I am not going to vote for him. I do not want someone accused of abuse by multiple, well-adjusted and upstanding citizens deciding how my neighborhood looks for the rest of his life. I don’t want the dude running around my neighborhood making decisions that affect my life even if it means my grass is greener. And then when questioned over the accusations, he becomes unhinged and combative. If he acts this way from light pressure to delve into his past, how do we think he’ll act if he has to make decisions he personally doesn’t agree with regarding the landscaping requirements of our HOA agreement? When asked about an accusation or difficult topic, the innocent and level- headed do not repetitively scream back at the questioner, “But do YOU drink and grope?! I know you are, but what am I?”
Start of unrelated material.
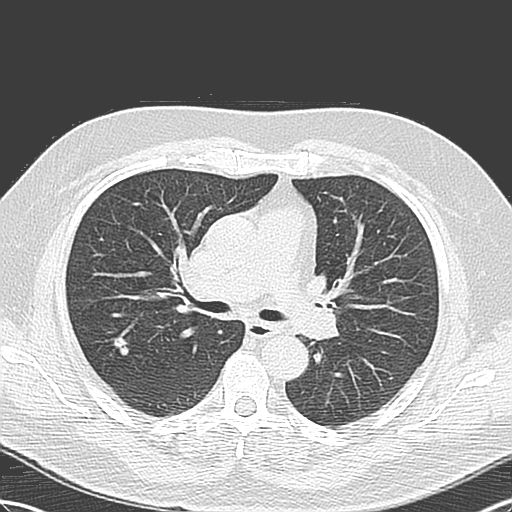
Low-dose screening chest CT, one axial slice. Position 73 of 131 along the scan axis. 120 kVp. Lung window (W 1500 / L -600 HU). 512 × 512 image matrix.
Annotated regions visible in this slice (outlined manually by an expert reader):
- lesion 1 (tumor, upper lobe of right lung): bounding box <113,337,129,356> (left, top, right, bottom; pixels)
This process now becomes more than a squabble about the grass on Sidewalk Street or Culdesac Circle, but what is best for the whole neighborhood. Culdesac Circle is not forever pitted against any decisions made by Sidewalk Street or vice versa. The respective parts of the HOA do not always vote against each other on some ignorant Hatfield/McCoy principle. We should be a more advanced neighborhood than that.

Is the landscape architect qualified by his education? Yes. Can he still work as a landscape architect somewhere else? Yes. He can remain at his current job even. Will him being denied this position ruin his career or life? No. He’s a white man: he’ll still work and live within his status. Is he fit to serve our community for life with a past peppered with allegations of abuse or current exhibited juvenile temperament? Probably not. Say all three of these women are somehow mistaken or lying, should we even chance it? No. They’ve risked their status in the community and have had their lawns vandalized to come forward out of public duty. It is unlikely all three willingly risk their reputations, careers, and family if they are not certain.
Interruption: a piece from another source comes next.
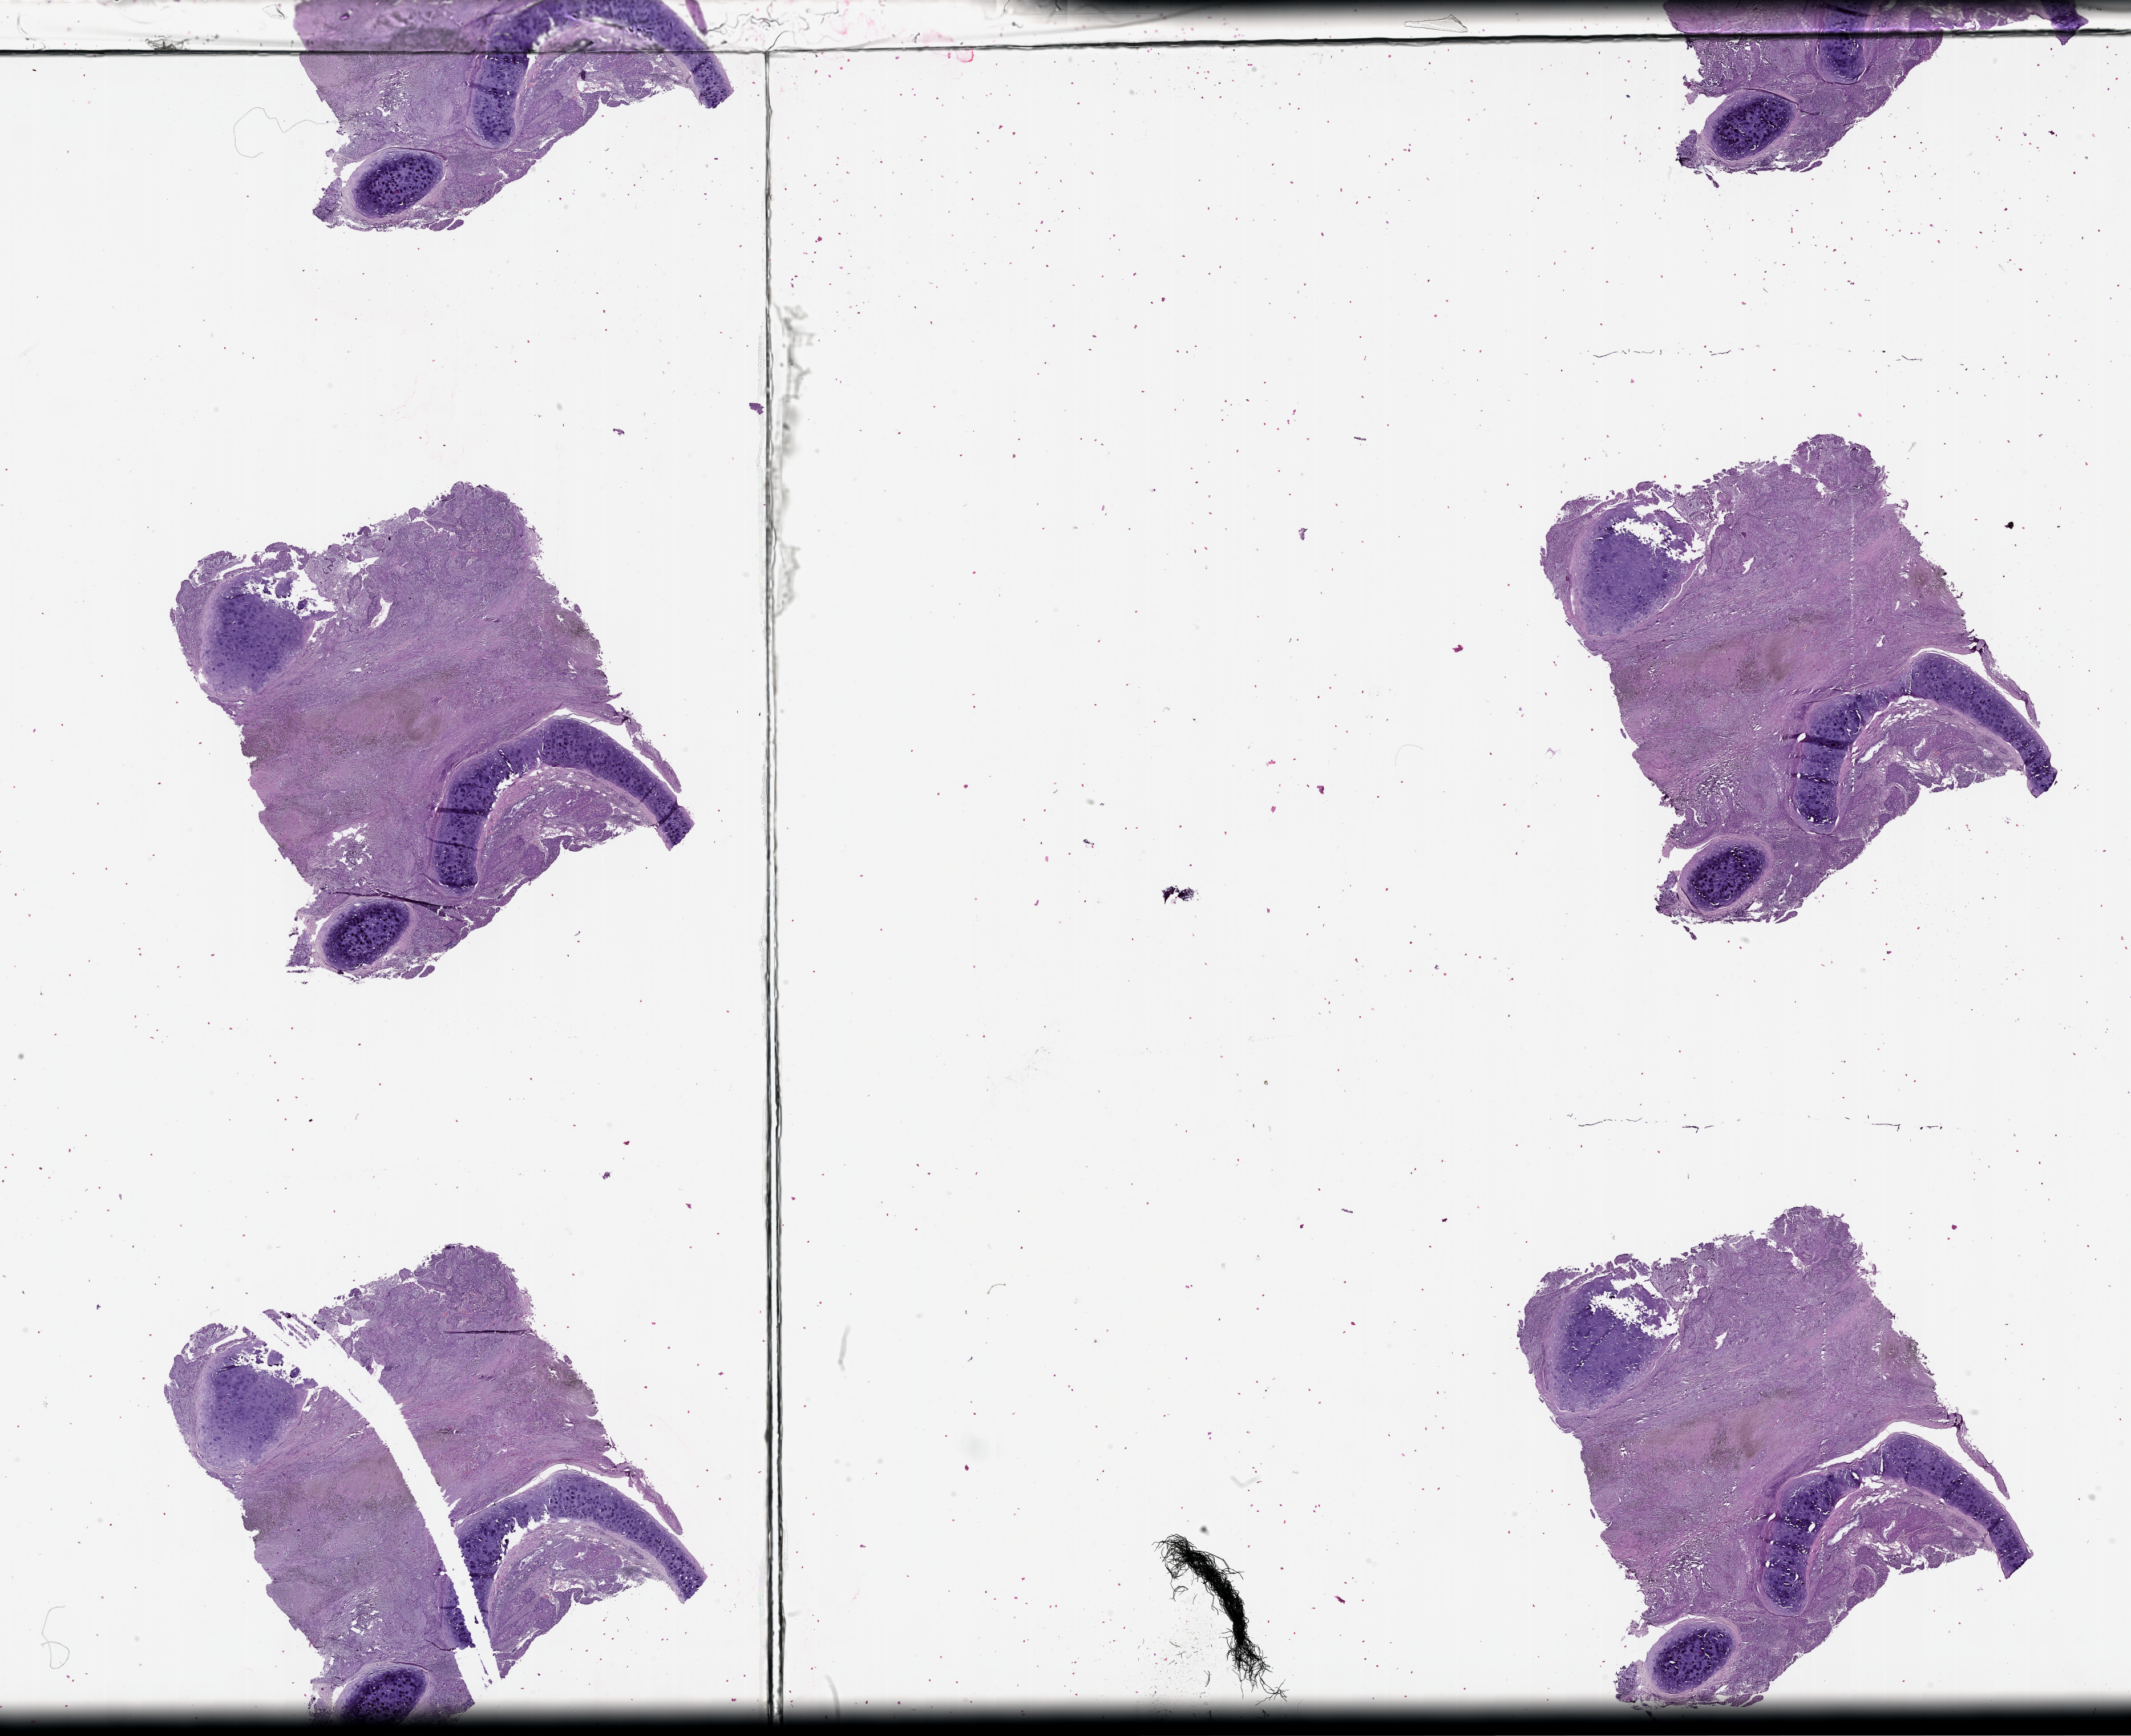
H&E whole-slide image, a low-resolution overview of the entire scanned area, about 30.1 x 24.5 mm (acquisition: 20x scan); tumour tissue sample, lung. Male, 67 y/o.
Patient diagnosis (cohort enrolment): squamous cell carcinoma (lung).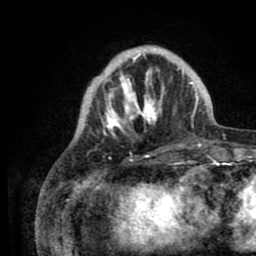
Breast MRI (dynamic contrast-enhanced), one axial slice. Slice 22 of 80 in the series (ordered by position). Cropped to one breast. Dynamic contrast-enhanced series, time point 2 of 8 at this slice position (early post-contrast). 1.5 T. TE 2.6 ms, TR 5.6 ms. 2 mm slice thickness. 256 × 256 image matrix, field of view 170 × 170 mm. Female patient.
Annotated regions visible in this slice (semi-automatic segmentation, software-assisted and operator-edited):
- enhancing-tissue mask used for the functional tumour volume (all voxels passing the contrast-enhancement thresholds inside the analysis volume; usually the tumour): bounding box [x1, y1, x2, y2] px = [100, 46, 205, 136]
Can our HOA president nominate someone else who would probably still give preference to Sidewalk Street? Yes. There are literally a ton of other equally qualified, equally polarized, Sidewalk Street leaning, extremely white men to choose from who probably have more experience, a cleaner background, and more composed psyche. Would we have a separate hearing/interview for that person to see if they are fit to have this job bestowed on them too? Yes.

The gravity of a service job that lasts your entire life demands an adequate and in depth interview by the public no matter what. Having the proper education and experience and being fit to serve are two completely different things and you can be adequately qualified but unfit to serve. And yet, here we are.

The importance of voting for those that will adequately represent us is now DEFCON level 1. Midterm elections are coming.